= David Strangeways =

David Inderwick Strangeways DSO, OBE (26 February 1912 – 1 August 1998) was a colonel in the British Army who helped organise several military deceptions during World War II. After leaving the army in 1957, he took holy orders.

== Early life ==
Strangeways was born in Cambridge, the third son of Dr. T. S. P. Strangeways, founder of the Strangeways Research Laboratory. He attended Cambridgeshire High School for Boys and later Trinity Hall, Cambridge, reading History.

== Military career ==
Strangeways was commissioned into the Duke of Wellington's Regiment in 1933 and served in the 1st Battalion based at Aldershot then Malta. After the outbreak of World War II, he was sent to France where he participated in a rearguard action while the British forces tried to reach Dunkirk. Strangeways successfully managed to evacuate part of his battalion on a Thames barge.

===Deception===
In 1942, Strangeways' career in military deception began in earnest. Sent from the War Office in London to Cairo, he reported to General Sir Harold Alexander with deception plans designed to fool the Axis powers as to the time and place of the Allied invasion of North Africa. The deception relied upon convincing the Axis powers that the massed landing craft were destined not for North Africa but to relieve beleaguered Malta. To bring about the deception, novelist and fellow deception officer Dennis Wheatley, based at the London Controlling Section, supplied Strangeways with a letter to an acquaintance in Cairo and a copy of his latest novel. The book, with the letter left inside, was then left at a Cairo hotel for enemy agents to find.

Strangeways then joined Brigadier Dudley Clarke's A-Force. His job was to use deception to gain a strategic and tactical advantage over the enemy in the Near and Middle East. He achieved this by using radio nets to broadcast false information. Decoy tanks and other vehicles were used in order to divert Axis forces away from the areas of Allied attack. Using a combination of bluff, boldness and speed, Strangeways was able to seize the German headquarters at Tunis before the Germans could destroy their secret documents.

In 1943, General Bernard Montgomery took command of 21st Army Group and requested that Strangeways take charge of R-Force. This was principally a deception force and consisted of armoured vehicles, field engineers and a wireless unit. Strangeways developed Operation Quicksilver, a significant part of Operation Fortitude, with the aim of fooling the Germans that the Allied invasion of Europe would take place at the Pas-de-Calais.

===Post-war===
After the Allies' victory over Nazi Germany, Strangeways was given the role of political adviser to the Allied Commissioners for Westphalia and the Rhine. This role was a combination of intelligence work, administration of German detainees and border control. Later, following two staff appointments in England, Strangeways briefly joined the Green Howards. In 1949, a posting to the British Military Mission in Greece saw him advising the Greek government.
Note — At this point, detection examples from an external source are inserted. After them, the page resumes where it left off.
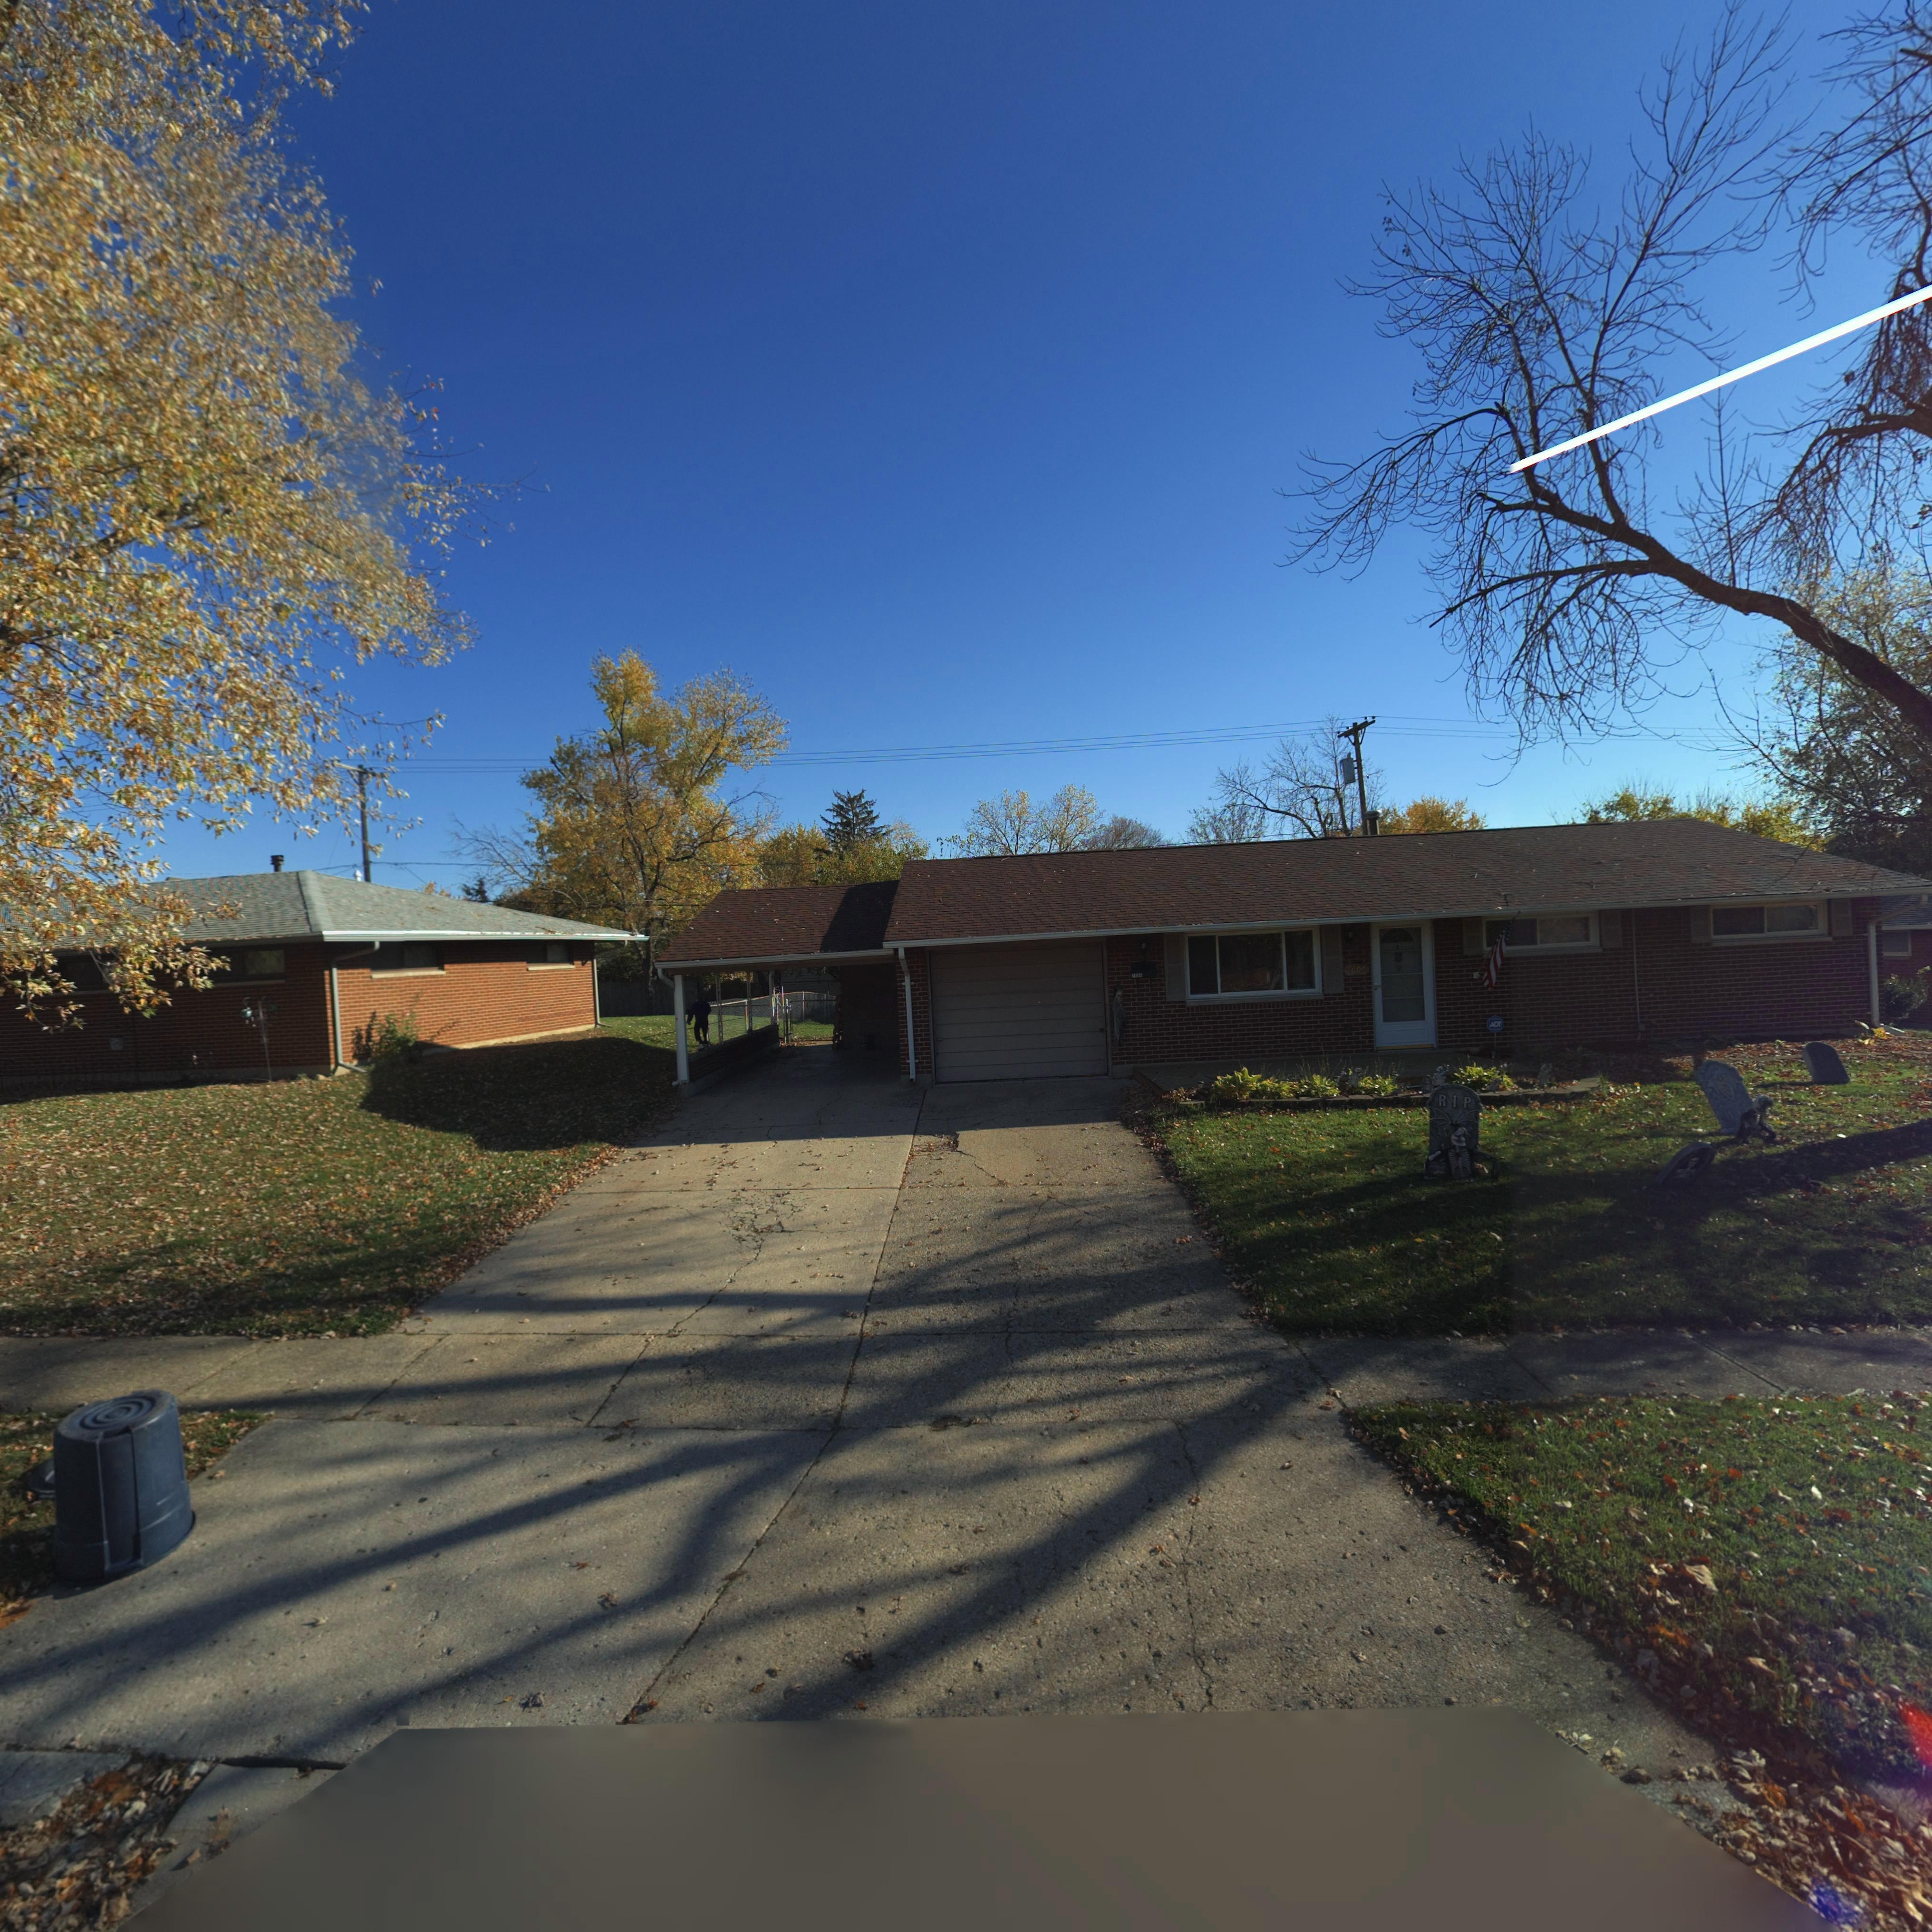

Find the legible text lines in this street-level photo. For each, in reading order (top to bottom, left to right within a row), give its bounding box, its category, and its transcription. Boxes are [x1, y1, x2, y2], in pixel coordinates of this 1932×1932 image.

[1345, 965, 1368, 975] StreetNumber: *606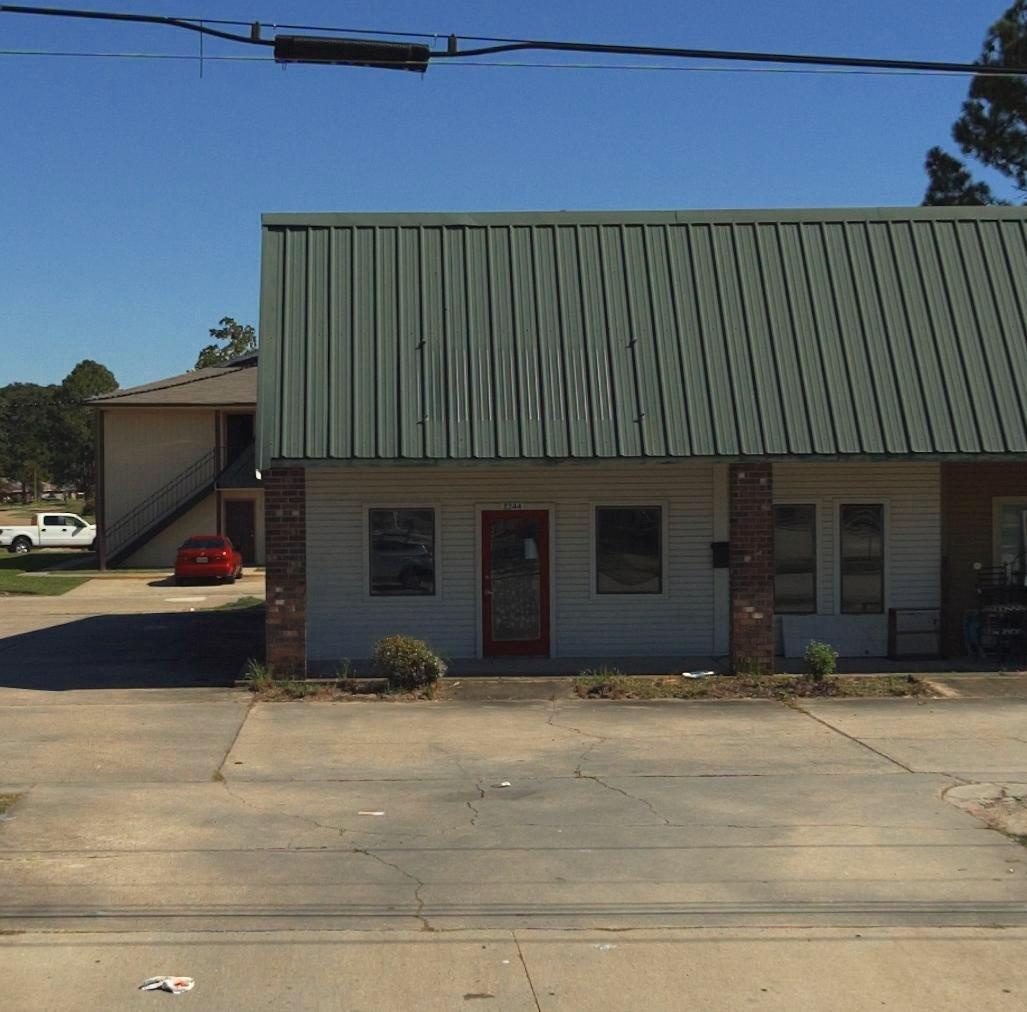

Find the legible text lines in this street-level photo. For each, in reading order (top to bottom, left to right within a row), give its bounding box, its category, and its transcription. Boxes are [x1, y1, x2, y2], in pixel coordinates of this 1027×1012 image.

[503, 502, 523, 510] StreetNumber: 2244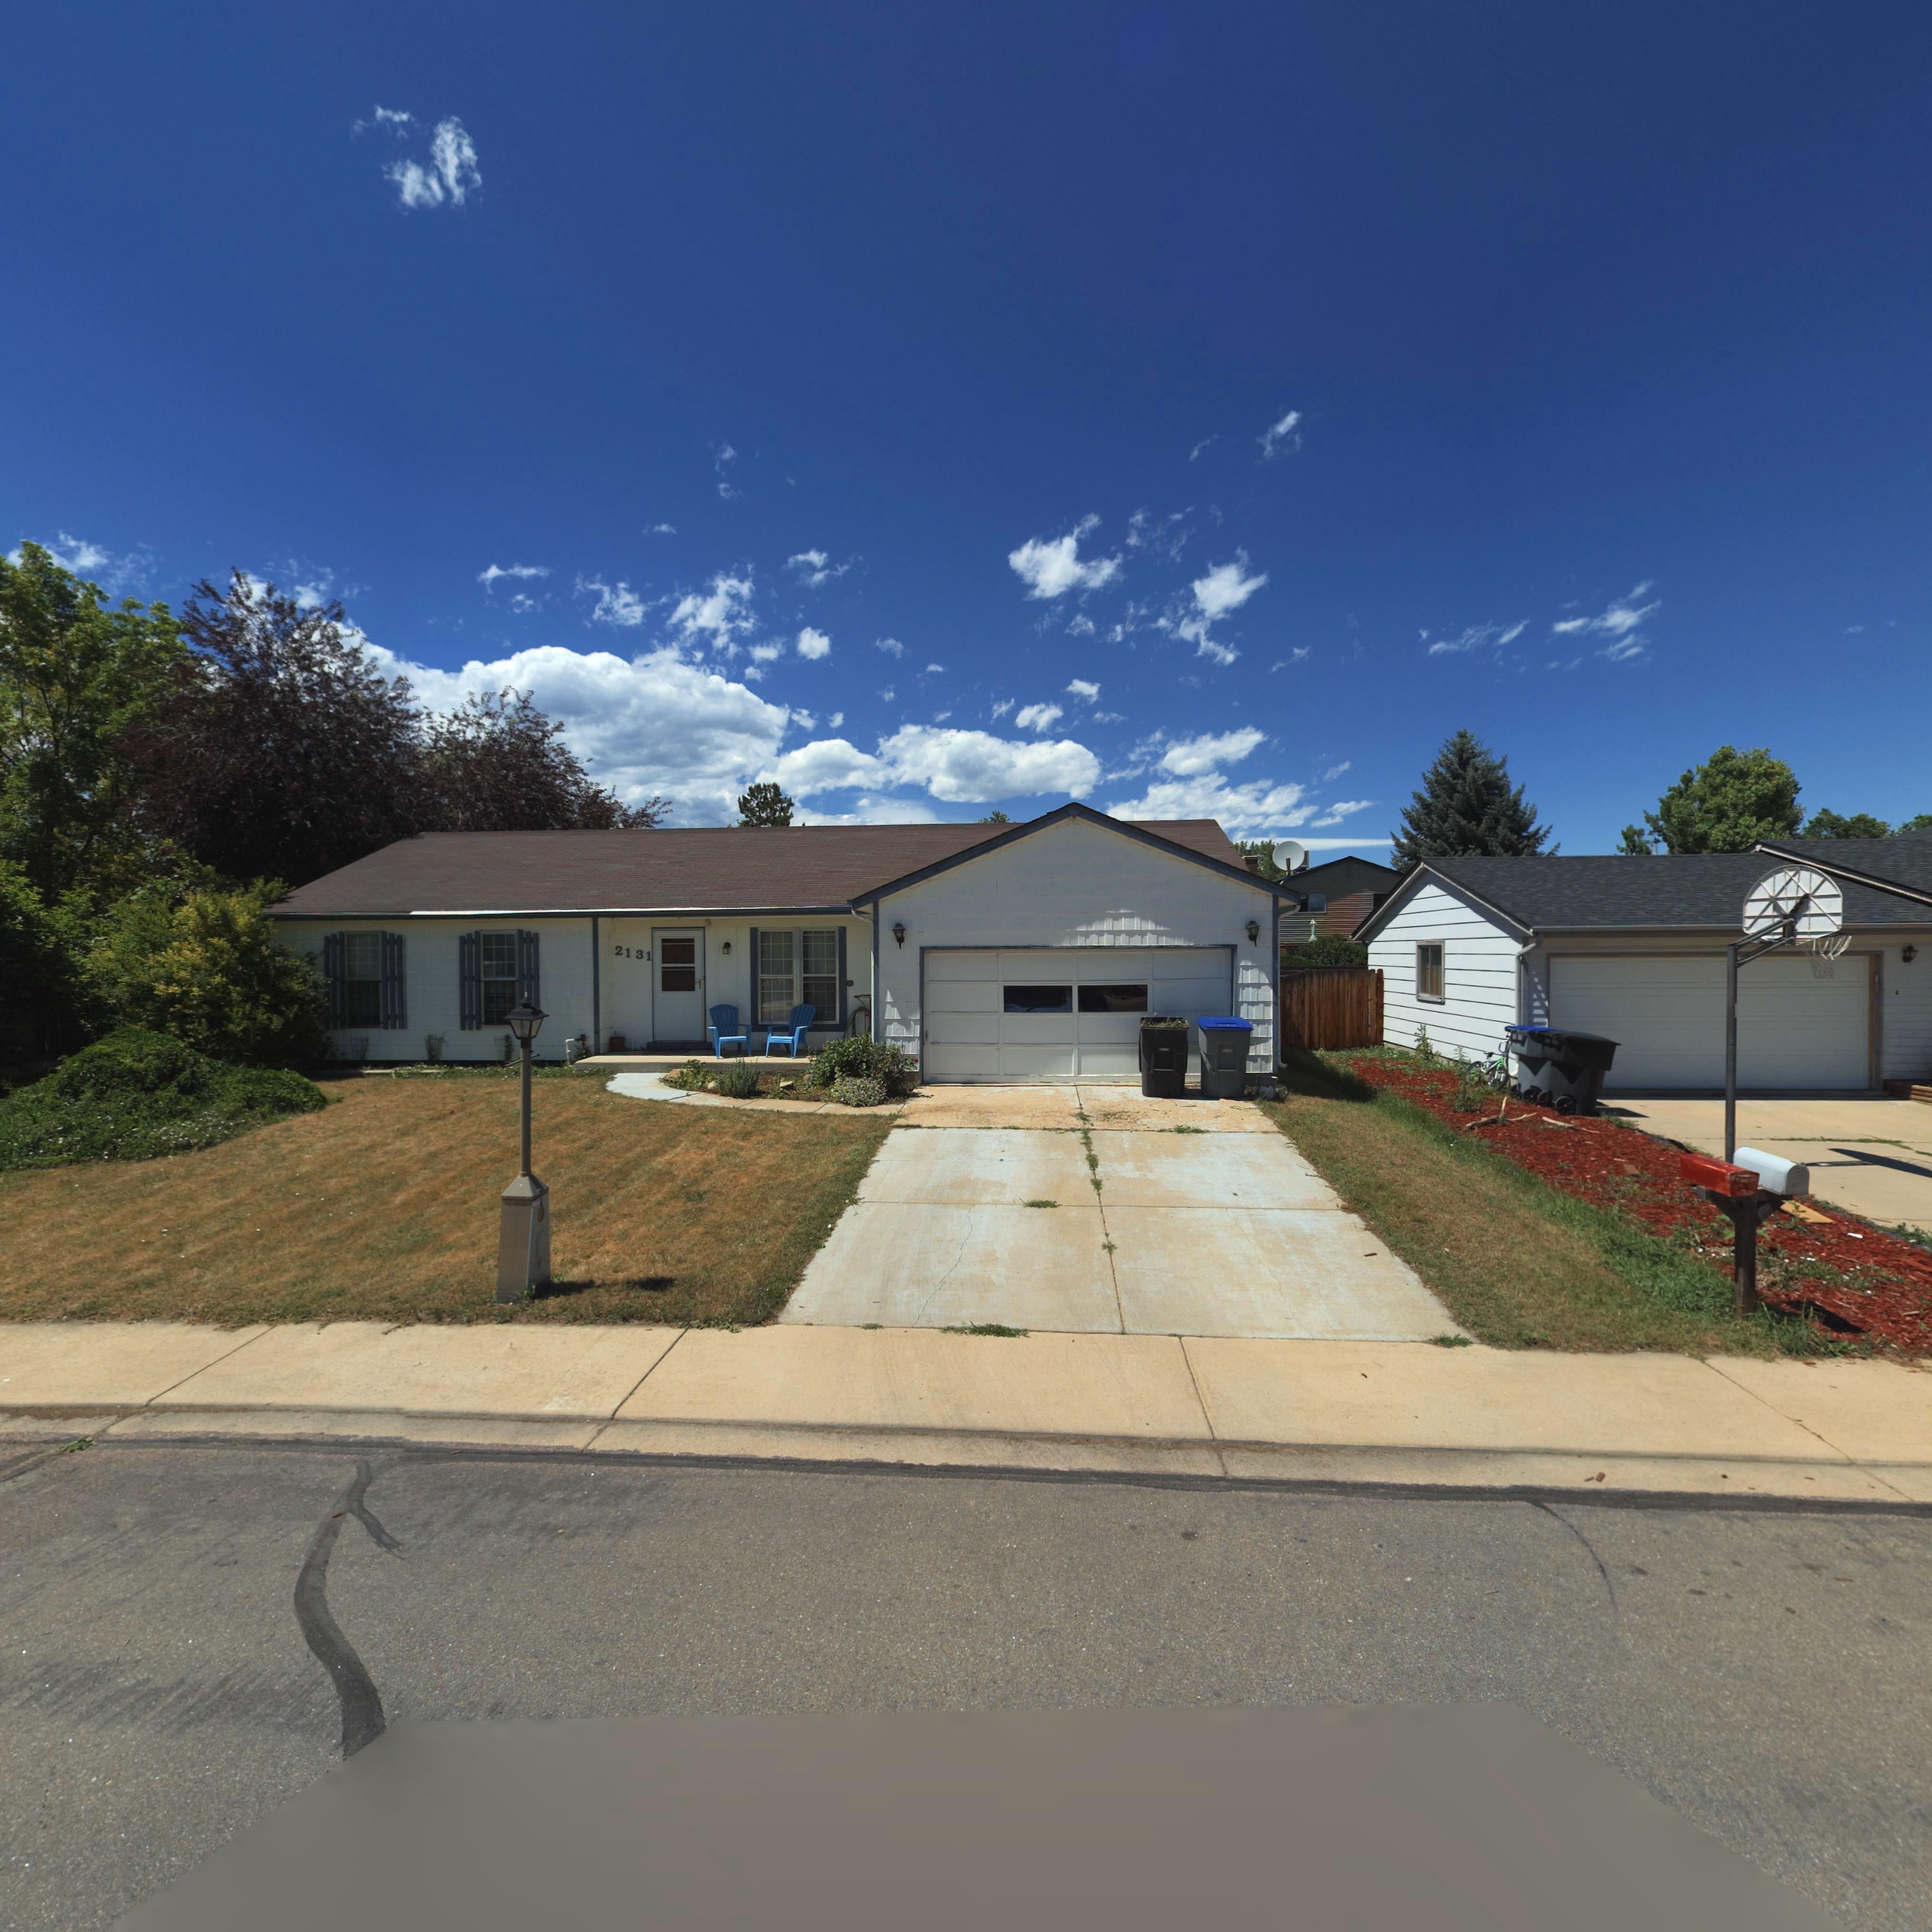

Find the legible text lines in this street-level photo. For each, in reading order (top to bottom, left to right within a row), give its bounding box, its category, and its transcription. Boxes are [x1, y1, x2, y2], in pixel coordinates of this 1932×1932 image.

[614, 945, 652, 961] StreetNumber: 2131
In 1952, Strangeways took command of the 1st Battalion the East Yorkshire Regiment. The regiment was on a three-year tour of Malaya and engaged in fighting the Communist insurgency during the Malayan Emergency.

== Theological career ==
Strangeways left the Army in 1957 to attend Wells Theological College and gain Anglican holy orders. In 1958, his first appointment was as curate of Lee-on-the-Solent. From 1961 to 1965, he was vicar at Symondsbury, Dorset, followed by eight years at Holy Trinity Church, Bradford on Avon. He served as Chaplain at St Peter and St Sigfrid's Church in Stockholm and, in 1977, became Chancellor and Senior Canon of St Paul's Pro-Cathedral, Malta.

Strangeways retired in 1981 and returned to England, continuing to serve as a priest in the dioceses of St Edmundsbury and Ipswich and Norwich.